Ford's F-Series is now the official truck of the NFL. This is a sentence that raises a few questions (like why does the NFL have an official truck?) but that is, at heart, simple. There's a football league. Some of its fans like trucks. Money has changed hands for the league to say that this sort of truck is the best, in the hope that fans will approve and maybe buy said truck. Fine.
Unfortunately, when Ford decided to deliver this news to the world, instead of spelling it out in clear English they went for Seussian poetry. Here's the opening bullet point from the company's press release:
Built Ford Tough Ford trucks now Official Truck of the National Football League, celebrating America’s toughest trucks and football’s toughest players
Right. Just really going for it, aren't they?
Hacking through the first part of this sentence is a grammatical and phonetic trial. Say it with me: Built Ford Tough Ford trucks. Built Ford Tough Ford trucks. Built Ford Tough... Ford ... trucks? It's notable because this is not the creation of some zealous linguist trying to demonstrate the infinite flexibility of the English language (see technically-correct-but-labyrinthian sentences like "Buffalo buffalo Buffalo buffalo buffalo buffalo Buffalo buffalo"). Instead, this tongue twister is the product of single-minded marketing. Ford is so dedicated to the phrase "Built Ford Tough" — which it has already plastered onto distressed hats, hunting knives, and dog collars — that it refuses to let petty worries like "reading comprehension" interfere with its placement within a sentence. Ford Tough.
Trucks are tough and football players are tough; you are tough and i am tough
Once we've navigated the opening noun-salvo, we move into a world where trucks and football players are almost interchangeable. Both, says Ford, possess the quality of "toughness" and that's all there is to it. Show a Ford advertising exec a picture of a linebacker and he will say "What sort of towing capacity does that fella have?" Show him a picture of a Ford F-650 Super Duty truck and he'll reply "That guy really looks like he can tackle."
The quality of toughness is so deeply embedded into Ford's worldview that the company can't actually utter a sentence that doesn't include the concept. "Tough" and its cognates show up 24 times in a press release that's 651 words long — that's a 1.15 toughs per sentence. Tough going, some might say.

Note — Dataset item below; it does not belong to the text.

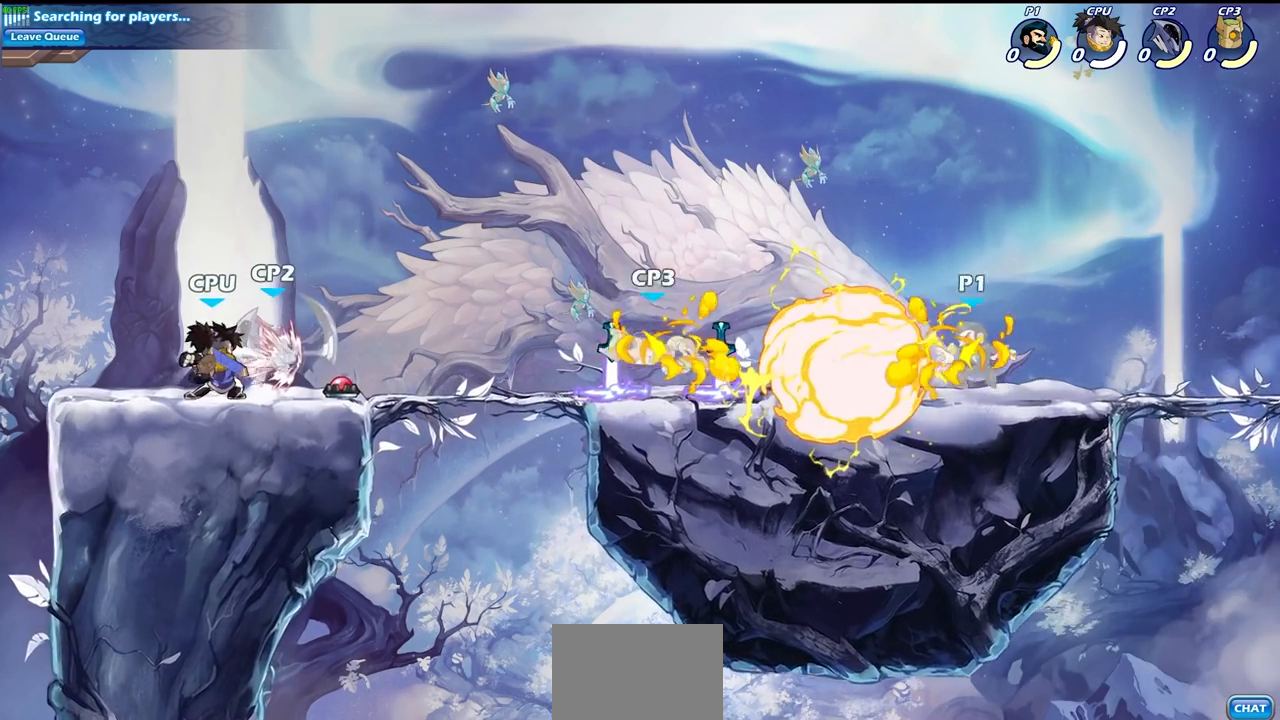
{"buttons": ["R2"], "left_stick": "left", "right_stick": "center", "events": [[233, "left_stick", "left"], [400, "R2", "down"]]}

Squeezed into the margins of this document is the news that Ford is also partnering with Uber to let fans order "Built Ford Tough Tailgate Trucks" to tailgate parties, which will deliver "tough tailgate food, game tickets, and merchandise." The press release doesn't, though, make it clear where the trucks will be available, or if you need to fulfill any particular criteria to order the (presumably free?) food. If you want more information than that, Ford has just one word for you: tough.